Using Oracle Data Integrator (ODI) in a Data Warehouse project: actors involved and some assigned tasks



Business User
  • Access the final calculated key indicators
  • Use reports and ad-hoc queries
  • May need to understand the definition of an indicator
  • May need to be aware of data quality issues
    • when was the last time the table was updated?
    • How many records were added, update, removed in the table?
    • What are the rules that calculate a particular indicator?
    • Where does the data come from, and how is it transformed?

Business Analyst
  • Define the key indicators
  • Identify the source applications
    • How many different source applications need to be considered?
    • Is the data needed for key indicators available in the selected pool of source applications?
    • What data quality issues are present in the source systems?
  • Specify business rules to transform source data into meaningful target indicators
    • Projects can use the ODI Designer to directly specify the business rules
    • For each target table, specify also:
      • Target datastore - name the target datastore
      • Description of transformation - describe its purpose
      • Integration strategy - How data should be written to target (replace table, append, update, etc).

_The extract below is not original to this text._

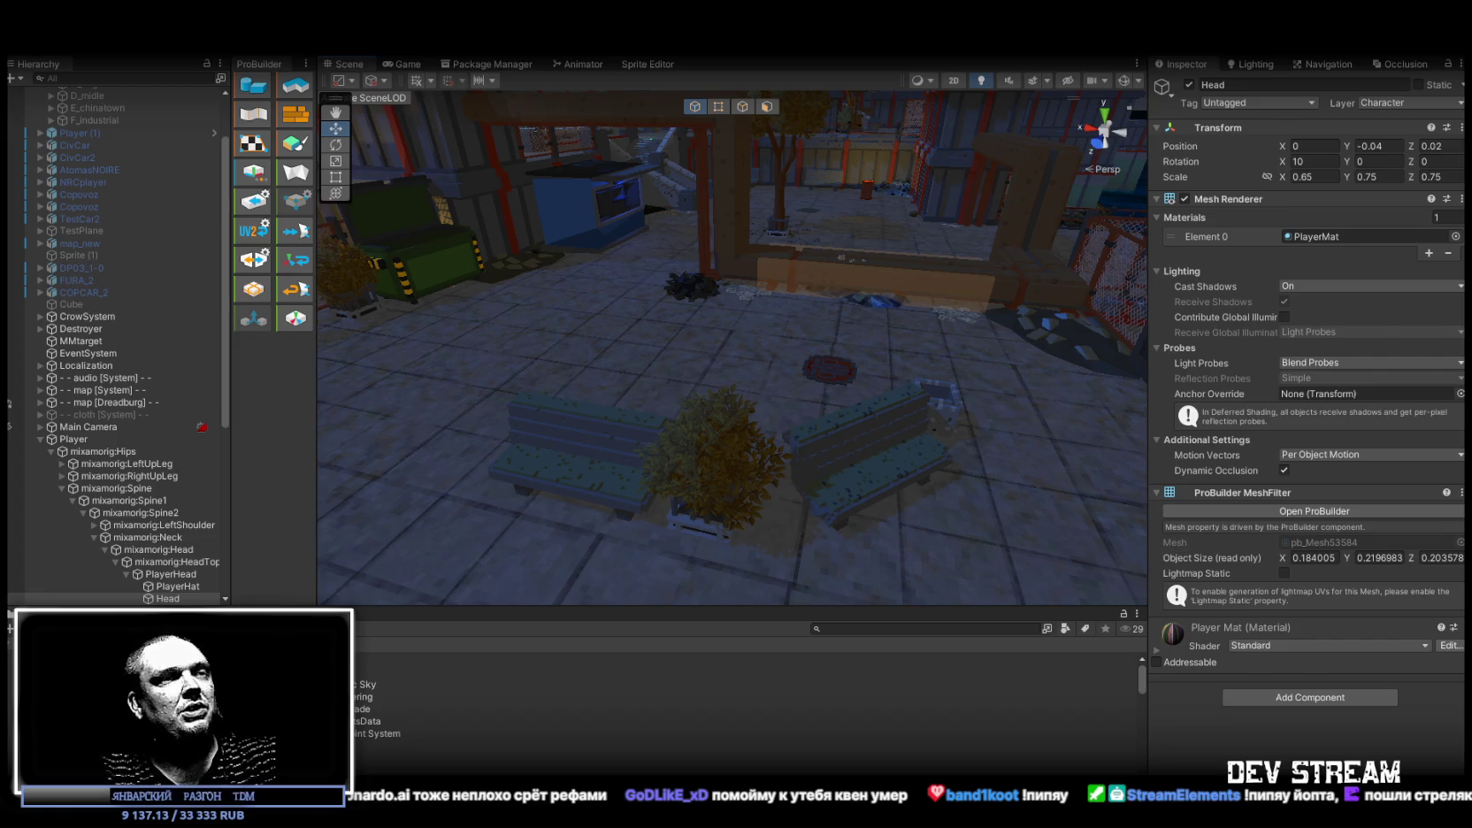
key("alt+Tab")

Each strategy specified will correspond to an ODI Integration Knowledge Module.
      • Refresh frequency
      • Dependencies - what datastores need to be loaded or jobs executed prior to this one
      • Source datastores - source databases, applications, etc used
      • Source ODI Model -
      • Datastore name, Fiel Mappings and transformations, Links or Join criteria, Filters, Data Quality requirements, constraint names and expressions, etc
  • Maintain translation data from operational semantics to the Data Warehouse semantic

Developer
  • Implement the business rules as specified by business analysts
  • Provide executable scenarios to the production team
  • Must understand infrastructure details and have business knowledge of source applications

Metadata Administrator
  • Reverse engineer source and target applications
    • Understand content and structure of source applications
    • Connect to source applications and capture their metadata
    • Define data quality business rules (specified by Business Analyst) in ODI repository
      • What level of Data Quality is required?
      • who are the business owners of source data?
      • What should be done with rejected records?
      • There should be an error recycling strategy?
      • How would business users modify erroneous source data?
      • Should a GUI be provided for source data correction?
  • Guarantee the overall consistency of Metadata in the various environments (dev, test, prod: repository)
  • Participate in the data modeling of key indicators
  • Add comments, descriptions and integrity rules (PK, FK, Check, etc)in the metadata
  • Provide version management

Database Administrator
  • Define technical database structure supporting the various layers in the data warehouse project (and ODI structure)
  • Create database profiles needed by ODI
  • Create schemas and databases for the staging areas
    • Describe columns inside the data dictionary of database - COMMENT ON TABLE/COLUMN
    • Avoid using PKs of source systems as PKs in target tables. Use counter or identity columns instead.
    • Design Referential Integrity and reverse engineerd FKs in ODI models.
    • Do not implement RIs on target database (for performance). Data quality control should guarantee data integrity.
    • Standardize obejct naming conventions
  • Distributed and maintain the descriptions of the environments (topology)

System Admin
  • Maintain technical resources for the Data Warehouse project
  • May install and monitor schedule agents
  • May backup and restore repositories
  • Install and monitor ODI console
  • Setup the various enviroments (dev, test, prod)

Security Admin
  • Define the security policy for the ODI Repository
  • Creates ODI users and grant rights on models, projects and contexts

Operator
  • Import released and tested scenarios into production environment
  • Schedule the execution of production scenarios
  • Monitor execution logs and restart failed sessions




Conceptual Architecture of an ODI solution

  • The ODI Repository is the central component.
  • ODI Repository stores configuration information about
    • IT infrastructure and topology
    • metadata of all applications
    • projects
    • Interfaces
    • Models
    • Packages
    • Scenarios
    • Solutions - versioning control
  • You can have various repositories within an IT infrastructure, linked ti separated environments that exchange metadata and scenarios (i.e. development, test, user acceptance test, production, hot fix)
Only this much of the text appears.